| Brief |
All lines from the one holding "जन्माष्टमी पर श्रीकृष्ण का आह्वान" down to the last line of the entries are to be reproduced exactly, with no other lines.

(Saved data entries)
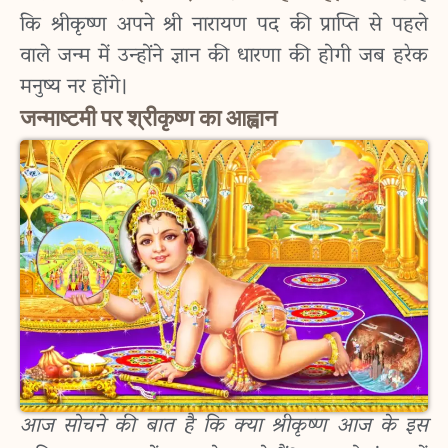
कि श्रीकृष्ण अपने श्री नारायण पद की प्राप्ति से पहले
वाले जन्म में उन्होंने ज्ञान की धारणा की होगी जब हरेक
मनुष्य नर होंगे।
जन्माष्टमी पर श्रीकृष्ण का आह्वान
आज सोचने की बात है कि क्या श्रीकृष्ण आज के इस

| Result of the task |
जन्माष्टमी पर श्रीकृष्ण का आह्वान
आज सोचने की बात है कि क्या श्रीकृष्ण आज के इस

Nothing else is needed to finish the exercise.